Searching for the term “types of data” can often leave you more confused than before. There doesn’t seem to be a clear list of types of data. Some authors say there are 3 types, some even say 13. What makes it confusing is that there are many types and kinds of data, and they often have something in common that’s overlapping, or different words are used to describe the same type. This makes it difficult to distinguish one from another.
The reality is that there are many different types of data, with various purposes for different business goals. Here, the most important types of data for your business will be explained. Such as big data, dark data, machine data and more.
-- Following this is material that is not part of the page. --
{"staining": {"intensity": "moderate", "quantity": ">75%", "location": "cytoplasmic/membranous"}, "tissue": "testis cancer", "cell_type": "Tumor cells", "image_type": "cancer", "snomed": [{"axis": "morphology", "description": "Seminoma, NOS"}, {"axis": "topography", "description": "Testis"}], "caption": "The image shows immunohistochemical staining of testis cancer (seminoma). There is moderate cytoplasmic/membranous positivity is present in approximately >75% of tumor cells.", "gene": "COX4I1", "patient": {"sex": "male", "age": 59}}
Big Data is a term heard often in the last couple of years. It is data characterized by its volume, variety, and velocity. This means that it's so voluminous and complex that it can’t be analyzed with the traditional business intelligence tools. In the last decade, companies were all about learning to deal with Big Data and using it to make better-informed business decisions.
Big data comes from everywhere and it’s nothing new. However, it stays new because the definition and structure of big data are constantly changing. This happens due to the rapid and constant growth of data. For example, big data used to be expressed in terabytes, while now it’s expressed exabytes.
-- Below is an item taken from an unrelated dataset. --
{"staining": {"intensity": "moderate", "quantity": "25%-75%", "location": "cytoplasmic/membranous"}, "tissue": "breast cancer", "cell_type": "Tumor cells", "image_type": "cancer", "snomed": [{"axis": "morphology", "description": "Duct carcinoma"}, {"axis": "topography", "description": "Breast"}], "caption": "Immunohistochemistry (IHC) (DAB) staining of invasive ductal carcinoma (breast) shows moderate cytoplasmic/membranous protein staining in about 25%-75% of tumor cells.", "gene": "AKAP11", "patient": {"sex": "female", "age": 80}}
In contrast to Big Data, Smart data is actionable and does make sense and has a clear purpose. It's not about the volume of the data you are collecting - it's about the actions you take in response to that data. It's a concept that developed along with the development of algorithm-based technologies such as artificial intelligence and machine learning.
Smart Data is usually generated close to the data source, using edge computing technologies. So instead of collecting all data from a source, we process the data in the source to end dumping in our data lake only the valuable data; the Smart Data.
Dark Data is the data that lies below the surface, hiding within the company's internal networks and holding piles of relevant information that can be moved to the data lake and generate vital business and operational insights. This type of data forms the biggest part of all existing data. According to KPMG research, 80% of data is dark data. Which means there are a lot of hidden opportunities lying in the hollows of dark data.
The many sources that were being ignored or hard to access, can now be treated as data gold mines. This is possible due to cutting edge technology that can reach into the places that hold dark data.
Simply put, machine data is the data created by the systems, technologies, and infrastructure powering modern businesses. It comes from places like control and operational systems, sensors and IoT, and your industrial network.
If made accessible and usable, machine data is argued to be able to help organizations troubleshoot problems, identify threats and use machine learning to help predict future issues.
Even if you are a machine manufacturer or you have assets and devices in your business hiding relevant operational information, being able to gather device data for observability and analysis of usage and performance is a must. With machine data, you can feed any compelling cloud analytics and advanced services systems.
This is the most basic form of data, and easiest to understand. This is data describing an event or business activity. It describes orders, invoices, production activities, hiring and firing employees, etc.
Master data are the key elements for transactional data. Master data describes places, parties, and things (products, items) involved in the activity. As explained by Rendy Dalimunthe once,
“The trip data in a cab company may contain driver, passenger, route, and fare data. The driver, passenger, locations, and basic fare data are the master data. The driver data may consist of the name of the driver and all of the associated information. So does the passenger data. Together, they make up the transactional data.”
Reference data is a subset of master data. It is usually standardized data that is governed by certain codification. It's not so difficult to understand reference data. It is data that defines values to be used by other data fields. These values are often consistent and do not change much over time. Examples of reference data are units of measurements, country codes, corporate codes.
Let's use Dalimunthe’s cab company example again to highlight the difference between master data and reference data;
“Tomorrow, the day after tomorrow, or next week, the list of drivers may change whenever there’s a new person on board or kicked out.” This changes the master data, but as Dalimunthe also guarantees, it is unlikely that the list of existing countries will change in the next decades.
It’s an aggregated data compile for the purpose of analytics and reporting. This data consists of transactional, master, and reference data. For example trip data (transaction + master) on the 13th day of July in the Greater London region (reference). Reporting data is very strategic and usually being produced as an ingredient of the decision-making process.
Metadata is the term used to refer to data that describes other data. In a more concrete explanation, metadata are the data that describe the structure of and some meaning about other data. It explains definitions of data that you might not see at first sight, such as usage of data, creators of data, users of data, relations of data. You could see it as a little book that contains all you need to know about your data. Simply put, metadata is data about data.
As you’ve learned by now, there are many different types of data. Each type of data has relations to another type, and each type has a different, beneficial, purpose. Understanding the benefit and purpose of each type will help your business with data collection, analytics, and business decisions.